Carmen inclined her head. “Who are your people, Benny?”
“My people?”
“I told her your mother used to live here in Bensonhurst. She’s asking your family name.”
“Oh, Cioffi,” Benny answered, and Carmen’s cheeks pinked.
“I remember the family well. Good people. I don’t think there are any left in the neighborhood anymore.”
“I don’t think so either.”
“Well then.” Carmen smoothed her apron. “Christina tells me you knew someone who loved my mother? Someone from your home town?”
“I do, kind of. It’s a bit complicated…” Benny stuck to the truth as much as possible, leaving the implausible out completely. Those things she had learned of Augie and his daughter left behind in Italy, she said she read in some old letters her friend, who lived in the house Augie built for his second family, found in the cellar during renovations. Tina and Carmen exchanged glances, but neither interrupted her.

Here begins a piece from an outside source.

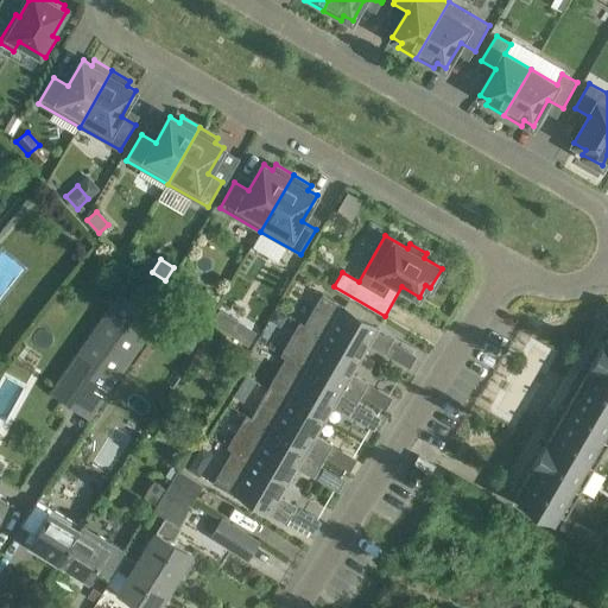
[(195,309),(202,298),(177,283),(170,293),(195,309)]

“So here I am in Brooklyn,” she said, “hoping to put this story to rest. From what I’ve learned, he died without ever telling Flora who he was, without ever fulfilling his promise to her. I hoped his daughter was still living, and that I could tell her about her father, and how sorry he was, maybe put his spirit to rest.”
“You think it is restless?” Carmen asked.
“I do, yes.” Benny looked her straight in the eyes. “It sounds a little nuts-o, but when I visit his grave, I feel it. He was afraid to put this to rights in life. It weighed on him before his death. I can only imagine it continued after.”
Carmen looked at her, head cocked and eyes wide. “You are sensitive to such things. I can tell.”
“Mama, come on. Don’t start.”
“You hush. I may not have inherited my mother’s great beauty, but I did inherit her sensitivity. I perceive things others don’t.” She leaned closer to Benny. “You understand what I mean, don’t you, dear?”
Tina blew out an exaggerated breath.
Benny nodded.
Carmen continued looking at her, a gentle smile playing at her lips. “Would you fetch Nona Florina’s album for me, Tina? It’s in my chest, down in the cellar.”
“Sure, Mama.” She groaned as she stood up, the couch squeaking along with her. “Don’t creep Benny out while I’m gone.”
Benny fidgeted. The couch squeaked and she stilled. The uneasy sensation of being out of a loop she should know all about raised the hair on her arms. Carmen reached over and patted her knee.
“You look like you just swallowed a bug, dear.”
“I do? Oh. Sorry.”
Carmen’s laughter sounded like fluttering bird wings. “I can see it in you. But I can also see you hold it in check. It’s all right dear.” She stopped Benny’s protest with a tiny, raised hand. “Some of us are content to simply accept they are there.”
It was on the tip of Benny’s tongue to tell this sweet, strange woman the truth behind her visit, but it would take far too long, and she was not entirely certain Carmen, who was looking beyond her rather than at her, actually had all her marbles.